L’Essentiel : La société Ardel a investi un million d’euros sur les conseils de Capelis, mais suite à la liquidation de la société Capi, elle a assigné Capelis en justice pour manquement aux obligations d’information. La cour d’appel a condamné Capelis et MMA à verser 50 000 euros, mais Ardel conteste cette décision, la jugeant contradictoire et insuffisamment motivée. La cour a reconnu que Capelis n’avait pas obtenu les documents financiers nécessaires pour un conseil adéquat, tout en affirmant que les risques avaient été présentés. Cette incohérence remet en question la validité de la décision.

Contexte de l’affaire

La société Ardel a souscrit, le 2 novembre 2015, un placement à court terme d’un million d’euros sur les conseils de la société Capelis, conseillère en investissements financiers, assurée par la société MMA Iard assurances mutuelles. Ce montant était destiné à l’achat d’actions de la société Hôtelière Capis et à une avance en compte courant d’associé.

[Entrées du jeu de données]
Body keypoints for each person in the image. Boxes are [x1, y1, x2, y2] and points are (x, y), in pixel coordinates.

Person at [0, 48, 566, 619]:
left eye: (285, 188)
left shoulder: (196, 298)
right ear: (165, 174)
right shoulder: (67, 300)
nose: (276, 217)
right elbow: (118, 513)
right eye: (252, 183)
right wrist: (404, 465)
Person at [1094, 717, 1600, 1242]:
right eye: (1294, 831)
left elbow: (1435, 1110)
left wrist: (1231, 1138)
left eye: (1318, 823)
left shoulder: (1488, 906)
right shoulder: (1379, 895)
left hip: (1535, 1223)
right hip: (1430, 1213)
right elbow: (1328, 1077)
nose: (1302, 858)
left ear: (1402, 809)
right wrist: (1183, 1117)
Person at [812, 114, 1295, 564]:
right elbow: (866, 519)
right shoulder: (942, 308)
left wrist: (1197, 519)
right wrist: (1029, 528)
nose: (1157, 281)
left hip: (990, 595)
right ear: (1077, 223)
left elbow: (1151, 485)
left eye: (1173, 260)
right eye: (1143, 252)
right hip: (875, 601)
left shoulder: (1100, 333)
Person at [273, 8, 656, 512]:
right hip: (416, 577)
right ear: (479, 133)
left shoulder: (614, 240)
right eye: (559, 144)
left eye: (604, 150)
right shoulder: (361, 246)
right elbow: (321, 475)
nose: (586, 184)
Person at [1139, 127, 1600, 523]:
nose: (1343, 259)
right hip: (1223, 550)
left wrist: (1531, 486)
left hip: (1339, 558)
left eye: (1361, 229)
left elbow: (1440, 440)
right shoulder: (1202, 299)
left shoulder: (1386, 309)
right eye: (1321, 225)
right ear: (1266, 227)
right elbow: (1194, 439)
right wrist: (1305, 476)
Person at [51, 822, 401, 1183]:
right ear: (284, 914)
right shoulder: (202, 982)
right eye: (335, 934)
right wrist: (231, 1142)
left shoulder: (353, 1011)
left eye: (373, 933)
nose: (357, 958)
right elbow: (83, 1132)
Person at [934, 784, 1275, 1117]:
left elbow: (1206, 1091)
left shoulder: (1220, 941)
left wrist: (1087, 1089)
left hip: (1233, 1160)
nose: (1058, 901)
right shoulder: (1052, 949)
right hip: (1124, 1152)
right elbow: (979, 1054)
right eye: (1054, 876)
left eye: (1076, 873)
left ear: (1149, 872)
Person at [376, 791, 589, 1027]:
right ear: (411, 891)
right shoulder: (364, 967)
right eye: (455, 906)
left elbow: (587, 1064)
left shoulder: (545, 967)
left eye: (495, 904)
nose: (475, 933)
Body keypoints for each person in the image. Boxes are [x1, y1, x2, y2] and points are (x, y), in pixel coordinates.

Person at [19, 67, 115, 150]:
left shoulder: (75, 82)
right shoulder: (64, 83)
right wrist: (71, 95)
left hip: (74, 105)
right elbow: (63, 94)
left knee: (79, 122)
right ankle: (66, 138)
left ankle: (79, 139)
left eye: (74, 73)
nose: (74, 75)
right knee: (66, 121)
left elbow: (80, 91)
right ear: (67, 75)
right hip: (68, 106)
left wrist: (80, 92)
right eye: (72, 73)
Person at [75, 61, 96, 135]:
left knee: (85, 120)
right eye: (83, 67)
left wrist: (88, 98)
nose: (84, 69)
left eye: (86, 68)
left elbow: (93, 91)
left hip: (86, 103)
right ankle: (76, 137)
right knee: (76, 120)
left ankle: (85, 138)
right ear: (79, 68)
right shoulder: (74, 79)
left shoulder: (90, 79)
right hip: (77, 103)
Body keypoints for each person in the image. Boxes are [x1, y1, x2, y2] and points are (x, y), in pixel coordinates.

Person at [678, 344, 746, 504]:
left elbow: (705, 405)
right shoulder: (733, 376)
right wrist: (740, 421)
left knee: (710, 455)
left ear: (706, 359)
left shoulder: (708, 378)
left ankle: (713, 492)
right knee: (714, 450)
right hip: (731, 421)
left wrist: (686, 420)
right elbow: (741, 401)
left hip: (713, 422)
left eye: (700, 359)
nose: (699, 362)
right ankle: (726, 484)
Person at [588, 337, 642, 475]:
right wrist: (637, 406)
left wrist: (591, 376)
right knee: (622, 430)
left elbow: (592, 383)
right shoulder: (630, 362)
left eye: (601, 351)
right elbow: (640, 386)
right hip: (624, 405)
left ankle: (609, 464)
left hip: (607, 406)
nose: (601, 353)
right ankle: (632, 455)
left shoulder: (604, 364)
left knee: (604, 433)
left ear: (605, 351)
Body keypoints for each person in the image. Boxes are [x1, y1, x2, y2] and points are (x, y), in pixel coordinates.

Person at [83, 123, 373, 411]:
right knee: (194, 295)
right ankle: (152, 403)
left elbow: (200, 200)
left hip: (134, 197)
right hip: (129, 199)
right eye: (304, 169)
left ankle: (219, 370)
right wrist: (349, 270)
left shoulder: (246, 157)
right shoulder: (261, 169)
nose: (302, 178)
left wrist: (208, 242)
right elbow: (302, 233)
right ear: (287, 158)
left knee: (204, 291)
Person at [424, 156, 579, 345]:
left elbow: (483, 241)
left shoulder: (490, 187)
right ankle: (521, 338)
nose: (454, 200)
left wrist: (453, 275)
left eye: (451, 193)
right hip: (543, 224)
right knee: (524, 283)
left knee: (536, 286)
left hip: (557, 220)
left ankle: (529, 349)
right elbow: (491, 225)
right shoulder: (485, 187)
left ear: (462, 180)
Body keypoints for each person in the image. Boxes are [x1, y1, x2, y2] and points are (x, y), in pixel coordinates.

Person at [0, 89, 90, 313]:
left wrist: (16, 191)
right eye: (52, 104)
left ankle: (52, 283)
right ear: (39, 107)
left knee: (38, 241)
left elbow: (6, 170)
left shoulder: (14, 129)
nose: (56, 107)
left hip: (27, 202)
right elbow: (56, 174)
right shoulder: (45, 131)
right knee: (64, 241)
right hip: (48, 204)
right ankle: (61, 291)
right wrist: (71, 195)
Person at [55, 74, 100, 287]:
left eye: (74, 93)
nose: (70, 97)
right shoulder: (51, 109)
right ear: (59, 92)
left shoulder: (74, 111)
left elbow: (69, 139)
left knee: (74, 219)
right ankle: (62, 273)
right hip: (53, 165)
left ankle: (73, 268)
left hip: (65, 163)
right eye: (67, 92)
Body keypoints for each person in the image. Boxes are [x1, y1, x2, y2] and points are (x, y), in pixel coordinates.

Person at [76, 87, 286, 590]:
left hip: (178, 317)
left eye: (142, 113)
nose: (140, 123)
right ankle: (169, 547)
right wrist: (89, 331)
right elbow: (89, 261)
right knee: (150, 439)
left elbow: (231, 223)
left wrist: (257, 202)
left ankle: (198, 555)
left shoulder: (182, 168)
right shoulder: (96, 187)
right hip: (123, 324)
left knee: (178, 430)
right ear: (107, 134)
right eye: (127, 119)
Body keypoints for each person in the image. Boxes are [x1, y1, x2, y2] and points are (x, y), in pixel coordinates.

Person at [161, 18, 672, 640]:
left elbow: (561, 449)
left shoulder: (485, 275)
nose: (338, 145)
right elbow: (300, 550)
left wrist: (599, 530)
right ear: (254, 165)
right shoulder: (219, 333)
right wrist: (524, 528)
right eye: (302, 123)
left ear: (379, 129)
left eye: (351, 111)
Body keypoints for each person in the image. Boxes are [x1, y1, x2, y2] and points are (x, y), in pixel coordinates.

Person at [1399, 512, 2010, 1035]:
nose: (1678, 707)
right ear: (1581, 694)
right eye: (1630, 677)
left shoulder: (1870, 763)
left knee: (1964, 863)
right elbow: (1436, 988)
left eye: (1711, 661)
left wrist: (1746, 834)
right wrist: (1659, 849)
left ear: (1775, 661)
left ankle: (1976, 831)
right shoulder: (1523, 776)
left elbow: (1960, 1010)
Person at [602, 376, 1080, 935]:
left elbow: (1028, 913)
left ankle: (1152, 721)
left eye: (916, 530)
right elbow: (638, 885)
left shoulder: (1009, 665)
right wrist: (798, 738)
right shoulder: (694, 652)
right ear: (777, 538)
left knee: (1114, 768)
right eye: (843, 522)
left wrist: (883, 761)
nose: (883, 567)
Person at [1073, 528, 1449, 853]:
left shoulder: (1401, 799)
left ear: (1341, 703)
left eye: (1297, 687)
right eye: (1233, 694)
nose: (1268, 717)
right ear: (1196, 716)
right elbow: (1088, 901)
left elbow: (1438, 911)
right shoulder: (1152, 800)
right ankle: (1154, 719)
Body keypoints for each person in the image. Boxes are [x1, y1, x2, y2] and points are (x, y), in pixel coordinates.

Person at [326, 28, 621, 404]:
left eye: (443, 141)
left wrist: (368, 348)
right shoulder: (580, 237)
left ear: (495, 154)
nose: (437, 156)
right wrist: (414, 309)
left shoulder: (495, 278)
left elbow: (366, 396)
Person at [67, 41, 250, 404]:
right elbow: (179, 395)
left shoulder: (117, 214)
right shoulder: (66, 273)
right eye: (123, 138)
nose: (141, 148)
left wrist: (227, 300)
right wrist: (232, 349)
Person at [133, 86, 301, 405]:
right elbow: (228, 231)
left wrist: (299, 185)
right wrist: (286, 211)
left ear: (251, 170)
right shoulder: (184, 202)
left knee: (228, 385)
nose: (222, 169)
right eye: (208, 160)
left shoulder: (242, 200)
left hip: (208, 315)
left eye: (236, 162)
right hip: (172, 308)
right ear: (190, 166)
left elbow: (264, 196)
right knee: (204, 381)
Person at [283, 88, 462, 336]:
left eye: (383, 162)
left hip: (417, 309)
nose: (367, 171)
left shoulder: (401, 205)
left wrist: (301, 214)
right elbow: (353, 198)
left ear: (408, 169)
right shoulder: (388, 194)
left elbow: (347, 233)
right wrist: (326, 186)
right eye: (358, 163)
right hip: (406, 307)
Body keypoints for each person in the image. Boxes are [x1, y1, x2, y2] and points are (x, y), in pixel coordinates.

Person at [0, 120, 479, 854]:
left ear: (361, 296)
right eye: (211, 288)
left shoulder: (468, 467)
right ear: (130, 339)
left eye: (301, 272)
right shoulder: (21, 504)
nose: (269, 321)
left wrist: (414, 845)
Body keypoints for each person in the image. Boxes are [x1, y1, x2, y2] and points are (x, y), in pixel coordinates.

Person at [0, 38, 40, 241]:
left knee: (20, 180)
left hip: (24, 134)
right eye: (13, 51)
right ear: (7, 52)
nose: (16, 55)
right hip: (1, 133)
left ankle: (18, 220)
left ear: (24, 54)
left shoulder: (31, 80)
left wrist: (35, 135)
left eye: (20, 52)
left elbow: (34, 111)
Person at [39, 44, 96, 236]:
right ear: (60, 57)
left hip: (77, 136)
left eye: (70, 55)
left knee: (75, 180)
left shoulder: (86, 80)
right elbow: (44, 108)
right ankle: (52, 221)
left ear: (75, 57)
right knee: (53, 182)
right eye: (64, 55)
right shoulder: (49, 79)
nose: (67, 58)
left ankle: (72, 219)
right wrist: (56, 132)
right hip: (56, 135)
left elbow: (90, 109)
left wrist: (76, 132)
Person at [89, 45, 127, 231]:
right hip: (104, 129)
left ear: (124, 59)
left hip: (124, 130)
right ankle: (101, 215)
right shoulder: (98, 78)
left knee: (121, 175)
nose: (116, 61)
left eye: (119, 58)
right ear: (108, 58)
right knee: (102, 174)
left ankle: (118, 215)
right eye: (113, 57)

TÂCHE À FAIRE 1: Selon le texte sur l'affaire Ardel, pourquoi la société Ardel conteste-t-elle la décision de la cour d'appel ? Expliquez-le en une à trois phrases.
TÂCHE À FAIRE 2: Dans le texte sur l'affaire Ardel, à quelle date la société Ardel a-t-elle souscrit le placement d'un million d'euros ?
TÂCHE À FAIRE 3: Poursuivez le texte sur l'affaire Ardel après sa dernière phrase.

ZONE DE RÉPONSE 1: Ardel conteste la décision parce qu'elle la juge contradictoire et insuffisamment motivée. La cour a en effet reconnu que Capelis n'avait pas obtenu les documents financiers nécessaires à un conseil adéquat, tout en affirmant que les risques avaient été présentés.

ZONE DE RÉPONSE 2: Le 2 novembre 2015.

ZONE DE RÉPONSE 3:
Liquidation judiciaire et action en justice

Suite à la mise en liquidation judiciaire de la société Capi le 19 juin 2019, la société Ardel a assigné la société Capelis en paiement de dommages et intérêts, arguant d’un manquement aux obligations d’information et de conseil de la part de cette dernière.

Arguments de la société Ardel

La société Ardel conteste la décision de la cour d’appel qui a condamné solidairement la société Capelis et la société MMA à lui verser 50 000 euros, avec une solidarité limitée à 47 000 euros pour la société MMA. Elle soutient que le jugement est entaché de contradictions, ce qui constitue un défaut de motifs.

Réponse de la Cour d’appel

La cour d’appel a reconnu que tout jugement doit être motivé conformément à l’article 455 du code de procédure civile. Elle a noté que la société Capelis n’avait pas obtenu les documents financiers nécessaires pour conseiller correctement la société Ardel, tout en affirmant que les risques avaient été suffisamment présentés dans les documents contractuels.

Contradiction dans les motifs

En statuant de cette manière, la cour d’appel a été jugée contradictoire dans ses motifs, ne respectant pas les exigences de motivation imposées par la loi. Cette contradiction a conduit à une remise en question de la validité de la décision rendue.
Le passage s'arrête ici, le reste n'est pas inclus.